Several times in the recent history of the climate negotiations, developed and developing countries agreed on keeping the increase of the global average temperature below 2°C. However, following what the countries pledged in Copenhagen in 2009 and after in Cancun in 2010, the emission reduction pledges will not be enough to meet this 2°C goal. Several gaps must be filled if we do not want them to become an abyss of uncontrollable human and environmental consequences. The European Union is calling it the “ambition gap” and NGOs in the Climate Action Network call it the “gigatonne gap”. In order to address the gap, some actions must be urgently taken: increase emission reduction pledges of the developed and developing countries and close loopholes in accounting.
Increasing emission reduction pledges: in 2007, the IPCC stated that if we want to keep the increase of the global temperature below 2°C, developed countries have to reduce their emissions between 25 and 40% by 2020 (relative to 1990 levels). However, the current voluntary commitments of the developed countries stand far from this range – between 12 – 19% according to a recent report from WRI.
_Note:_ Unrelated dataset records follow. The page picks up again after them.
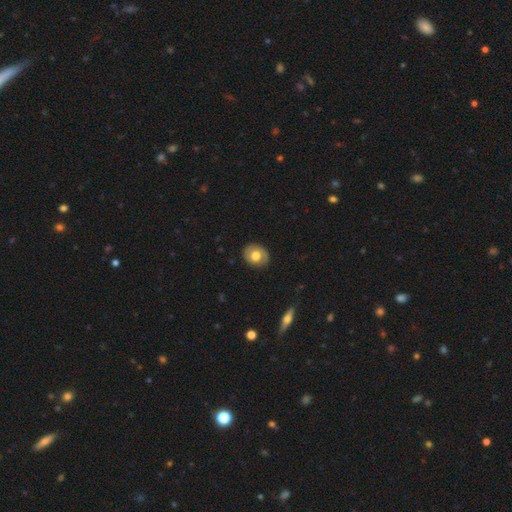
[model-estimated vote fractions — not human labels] smooth-or-featured: smooth: 65% | featured or disk: 28% | star or artifact: 7%
  how-rounded: round: 65% | in between: 34% | cigar-shaped: 1%
  merging: none: 83% | minor disturbance: 13% | major disturbance: 3% | merger: 1%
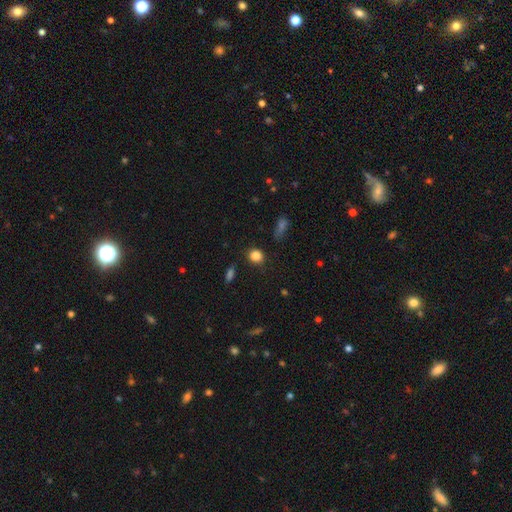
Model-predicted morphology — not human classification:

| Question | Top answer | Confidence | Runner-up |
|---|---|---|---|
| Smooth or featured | smooth | 85% | star or artifact (11%) |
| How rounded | round | 72% | in between (26%) |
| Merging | none | 82% | minor disturbance (12%) |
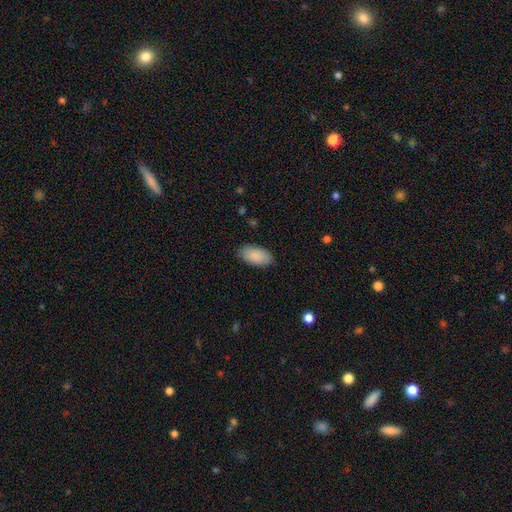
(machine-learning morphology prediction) A smooth galaxy with no disk features (89%) that is in between round and cigar-shaped (95%).

Vote fractions:
- Smooth or featured? smooth: 89% / star or artifact: 6% / featured or disk: 5%
- How rounded? in between: 95% / cigar-shaped: 3% / round: 2%
- Merging? none: 86% / minor disturbance: 10% / major disturbance: 2% / merger: 1%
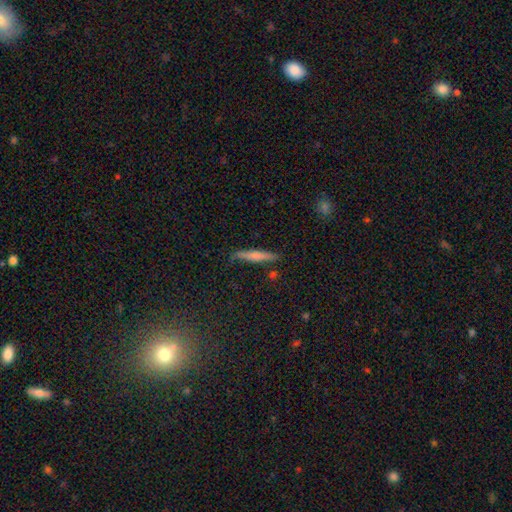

Developing countries can also share the international burden; the IPCC recommends they deviate their emissions by 15 to 20% from what is being called their Business as Usual (BAU) scenario. However, during a presentation given by the AOSIS group yesterday, it seems that the current pledges of BAU deviation for developing countries (and especially the biggest emitters) is not sufficient. Moreover, at the beginning of the session, Oxfam International released a study explaining that developing countries carry 60% of the current mitigation burden while the developed countries barely share 40% of the global goal (LINK).
The responsibility truly taken by the developed countries is consequently extremely low and weak. They fail at fully taking into consideration the principle of common but DIFFERENTIATED responsibility. Loopholes plague mitigation rules, actually canceling out the already inadequate domestic/national efforts pledged. Poor accounting rules in LULUCF (Land Use, Land Use Changed in Forestry), for instance, could permit Annex 1 countries to hide important quantity of GHG.
What’s called “hot air” is another controversial issue, this only concerns the ex-USSR countries for which emissions totally dropped after 1991 and the collapse of the USSR. The rules being defined by the year 1990, these countries can consequently keep increasing their GHG emissions and even sell a lot of carbon credits on the market without having to make any domestic efforts of mitigation.
In 2010, different research institutes and even UN bodies warned the world about the consequences of this gap. According to UNEP (United Nations Environment Programme), if this gap of 5 to 9 gigatonnes of CO2eq is not addressed quickly (LINK to the report) we can expect an increase of the global temperature between 2 to 5°C by the end of the century.
It is now a matter of urgency that developed and developing countries reconsider their emission targets and close the existing loopholes.